[Dataset extract — start]
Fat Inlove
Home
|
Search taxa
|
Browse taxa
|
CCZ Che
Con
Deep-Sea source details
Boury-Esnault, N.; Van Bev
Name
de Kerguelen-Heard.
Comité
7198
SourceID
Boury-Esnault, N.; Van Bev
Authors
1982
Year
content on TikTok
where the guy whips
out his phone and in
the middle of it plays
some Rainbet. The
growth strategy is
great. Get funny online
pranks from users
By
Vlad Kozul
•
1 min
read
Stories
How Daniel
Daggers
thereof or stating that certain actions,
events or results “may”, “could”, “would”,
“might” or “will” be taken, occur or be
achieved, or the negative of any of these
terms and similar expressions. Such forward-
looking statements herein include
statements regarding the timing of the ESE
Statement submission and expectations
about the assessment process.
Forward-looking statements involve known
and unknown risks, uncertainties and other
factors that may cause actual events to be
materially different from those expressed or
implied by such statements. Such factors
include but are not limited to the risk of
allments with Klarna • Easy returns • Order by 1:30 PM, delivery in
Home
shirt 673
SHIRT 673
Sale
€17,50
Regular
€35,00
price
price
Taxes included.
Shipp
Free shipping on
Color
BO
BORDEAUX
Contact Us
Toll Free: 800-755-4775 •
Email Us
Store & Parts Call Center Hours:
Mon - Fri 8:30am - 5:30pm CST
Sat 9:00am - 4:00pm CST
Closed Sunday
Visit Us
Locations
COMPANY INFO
[Dataset extract — finish]
* [Work instructions]: Copy the whole listing once more, exactly.

* [Reply]:
Fat Inlove
Home
|
Search taxa
|
Browse taxa
|
CCZ Che
Con
Deep-Sea source details
Boury-Esnault, N.; Van Bev
Name
de Kerguelen-Heard.
Comité
7198
SourceID
Boury-Esnault, N.; Van Bev
Authors
1982
Year
content on TikTok
where the guy whips
out his phone and in
the middle of it plays
some Rainbet. The
growth strategy is
great. Get funny online
pranks from users
By
Vlad Kozul
•
1 min
read
Stories
How Daniel
Daggers
thereof or stating that certain actions,
events or results “may”, “could”, “would”,
“might” or “will” be taken, occur or be
achieved, or the negative of any of these
terms and similar expressions. Such forward-
looking statements herein include
statements regarding the timing of the ESE
Statement submission and expectations
about the assessment process.
Forward-looking statements involve known
and unknown risks, uncertainties and other
factors that may cause actual events to be
materially different from those expressed or
implied by such statements. Such factors
include but are not limited to the risk of
allments with Klarna • Easy returns • Order by 1:30 PM, delivery in
Home
shirt 673
SHIRT 673
Sale
€17,50
Regular
€35,00
price
price
Taxes included.
Shipp
Free shipping on
Color
BO
BORDEAUX
Contact Us
Toll Free: 800-755-4775 •
Email Us
Store & Parts Call Center Hours:
Mon - Fri 8:30am - 5:30pm CST
Sat 9:00am - 4:00pm CST
Closed Sunday
Visit Us
Locations
COMPANY INFO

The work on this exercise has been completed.